(Object presence transitions)
[Start of section]

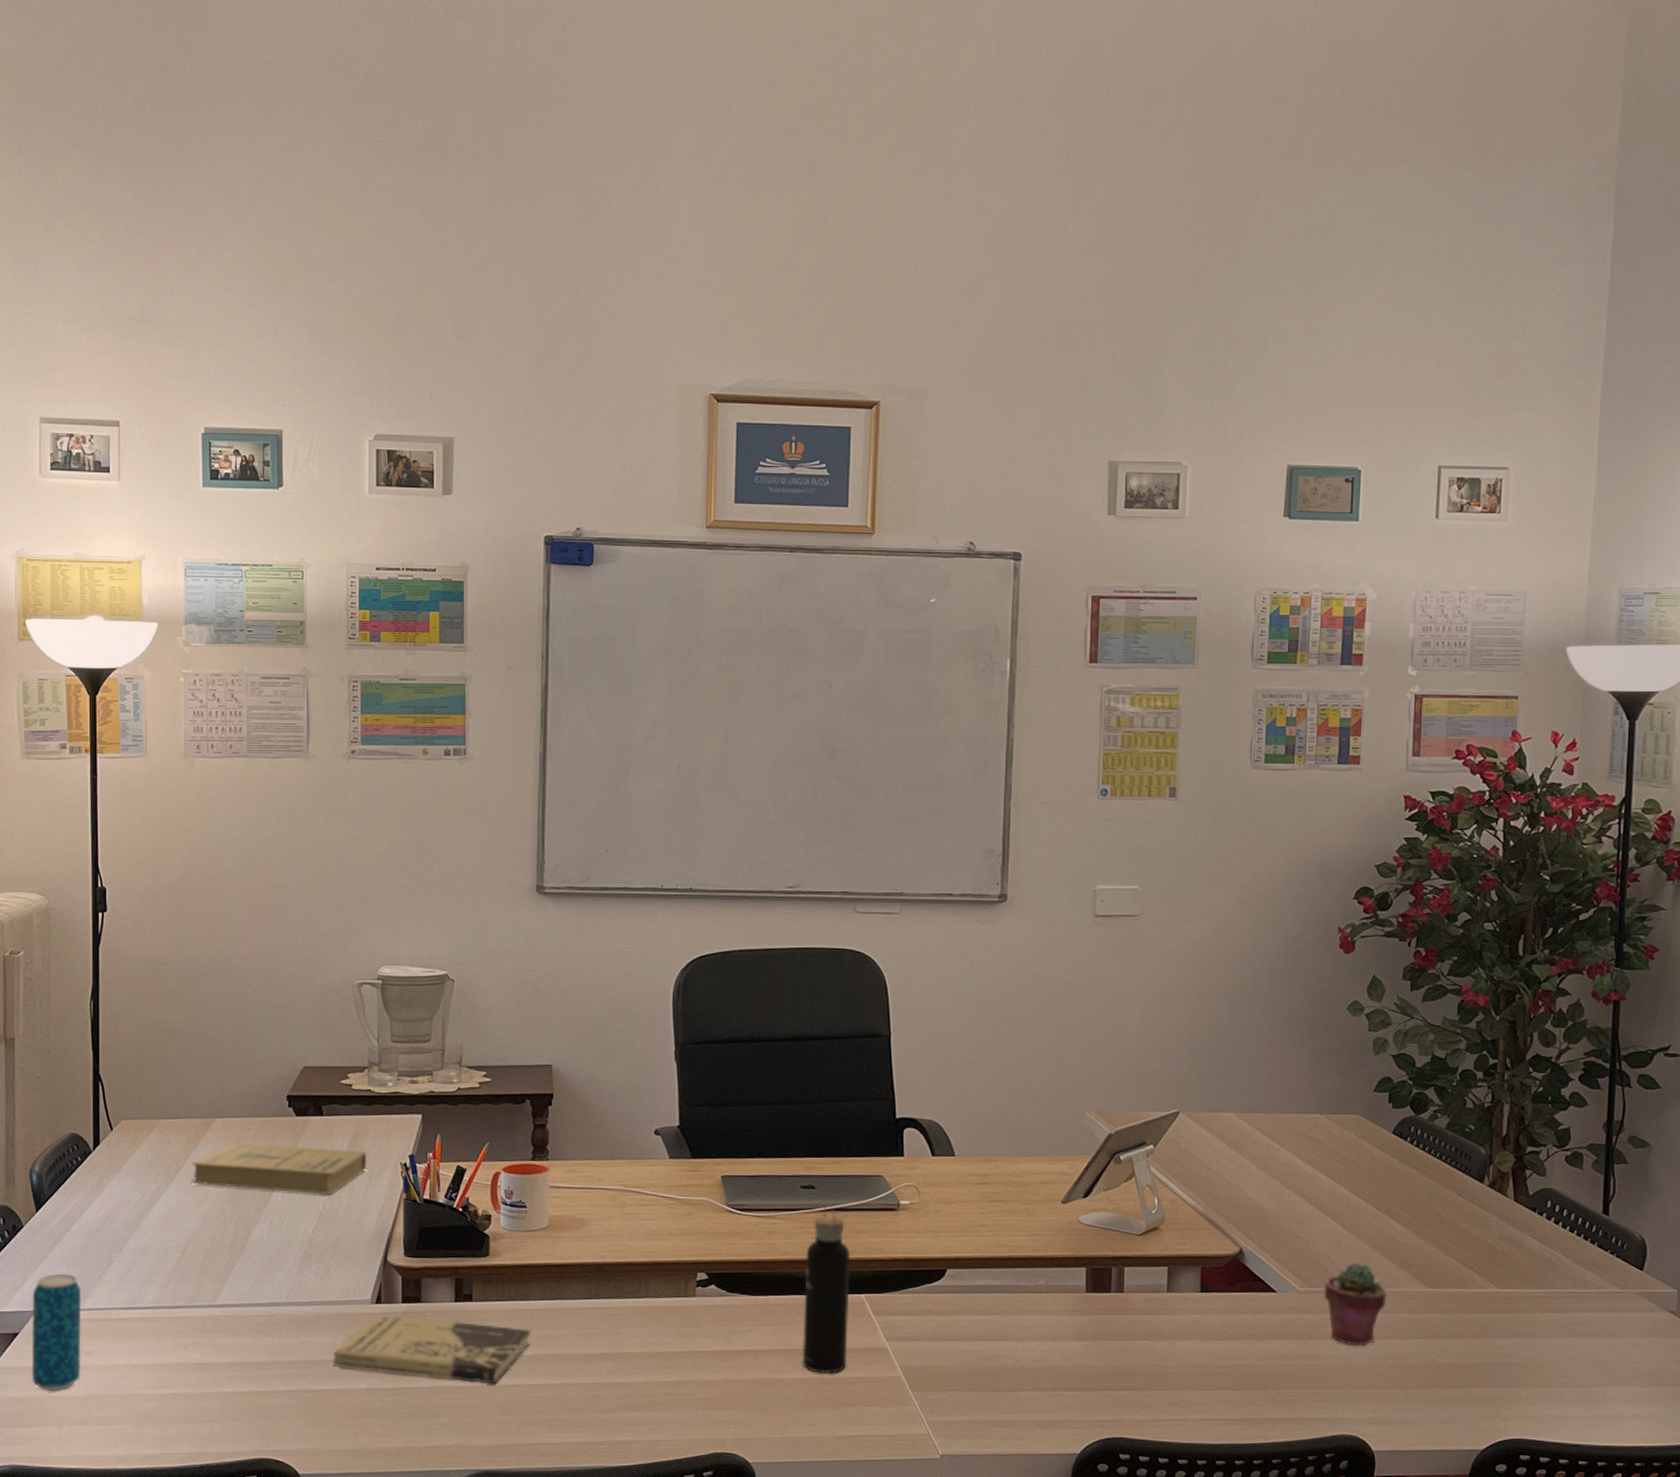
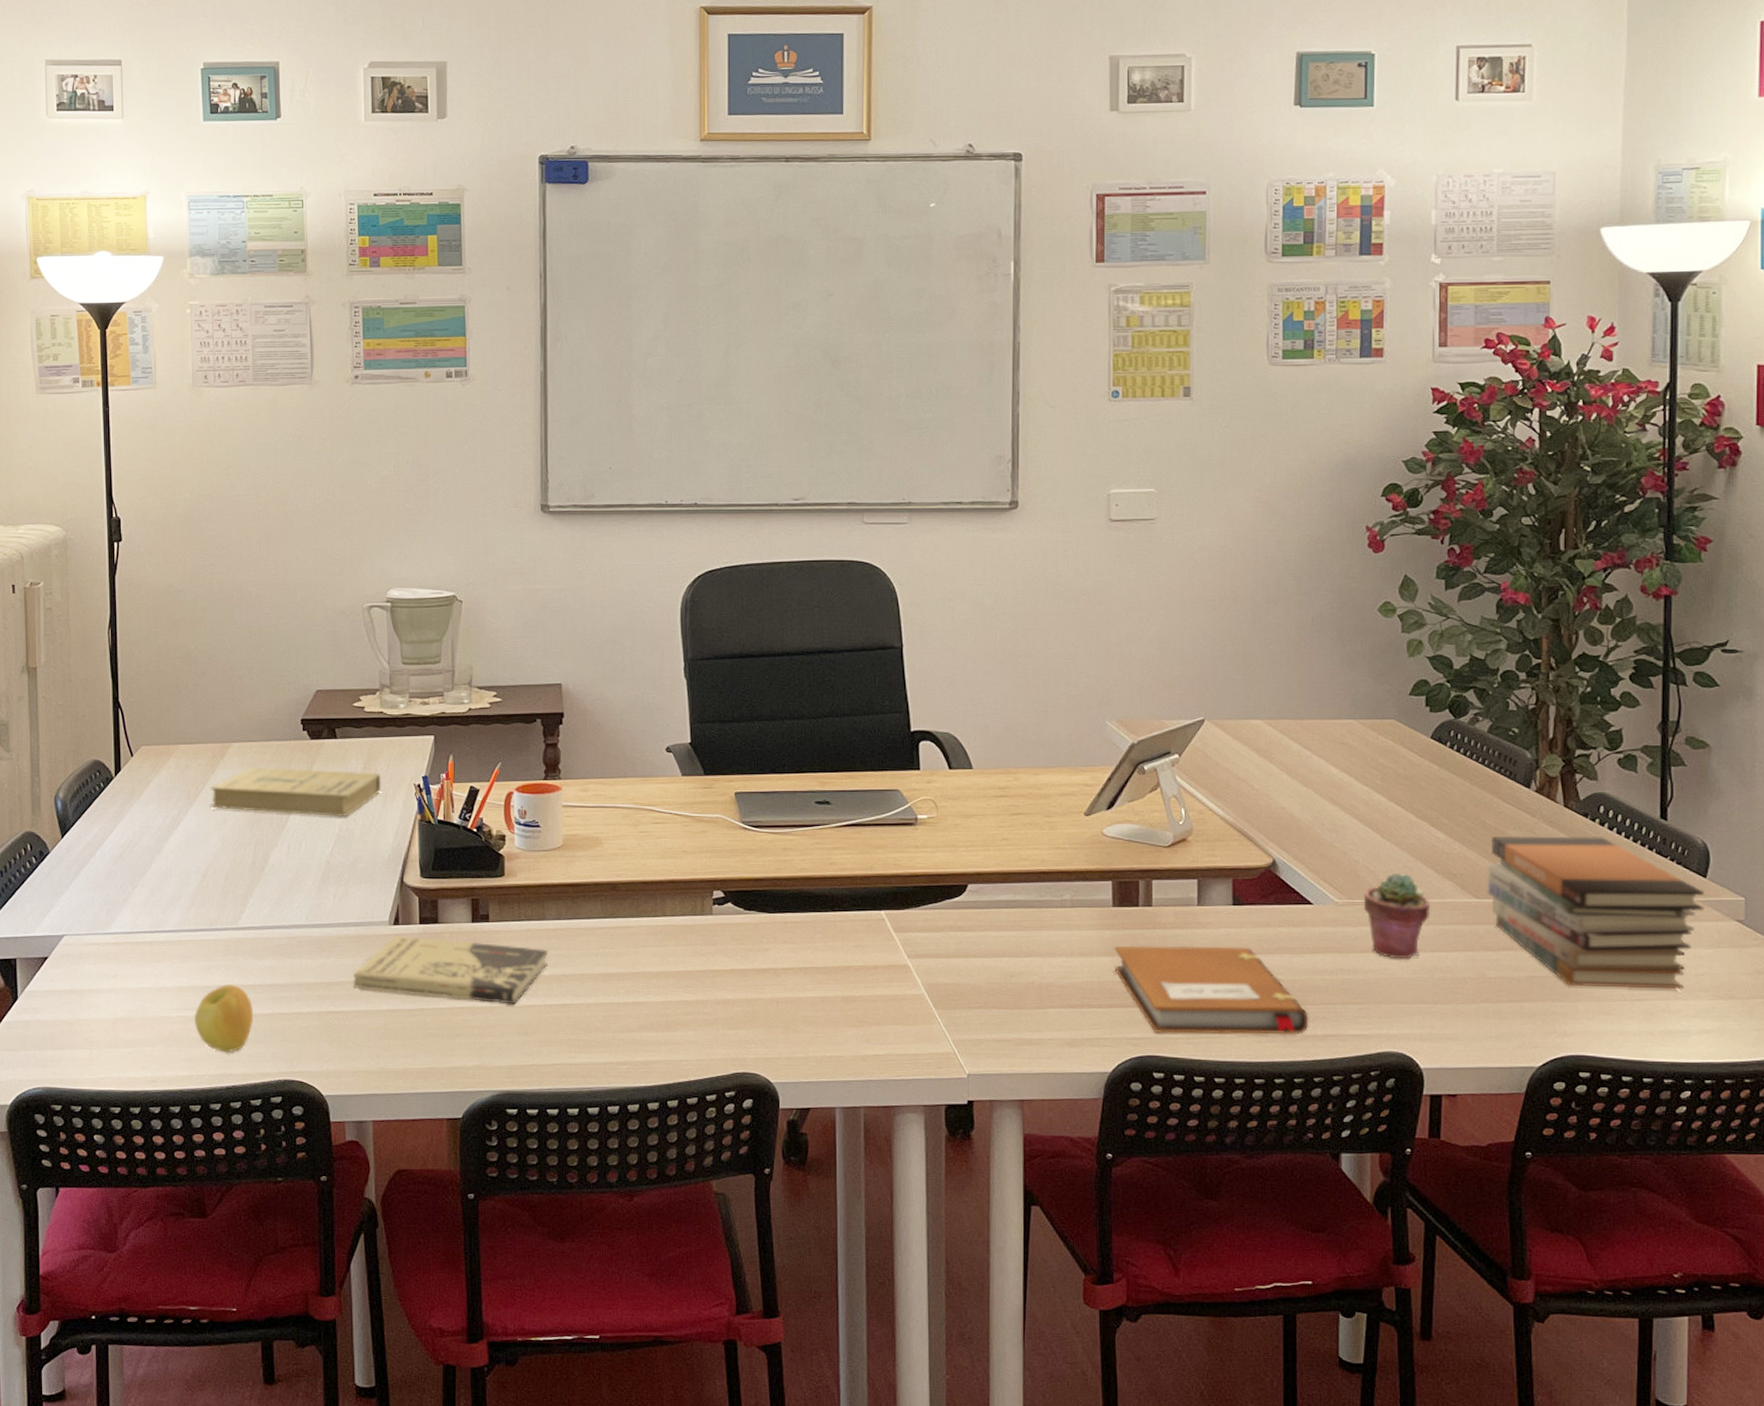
beverage can: present [31,1273,81,1391] -> none [60,898,109,1014]
apple: none [168,1362,230,1431] -> present [194,985,254,1053]
water bottle: present [802,1205,851,1374] -> none [822,820,869,993]
notebook: none [1085,1330,1269,1418] -> present [1114,945,1309,1035]
book stack: none [1440,1229,1640,1377] -> present [1486,836,1704,990]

[End of section]

*Task prompt:* From the first line to the last, output the data exactly, without the pictures.

*Response box:*
beverage can: present [31,1273,81,1391] -> none [60,898,109,1014]
apple: none [168,1362,230,1431] -> present [194,985,254,1053]
water bottle: present [802,1205,851,1374] -> none [822,820,869,993]
notebook: none [1085,1330,1269,1418] -> present [1114,945,1309,1035]
book stack: none [1440,1229,1640,1377] -> present [1486,836,1704,990]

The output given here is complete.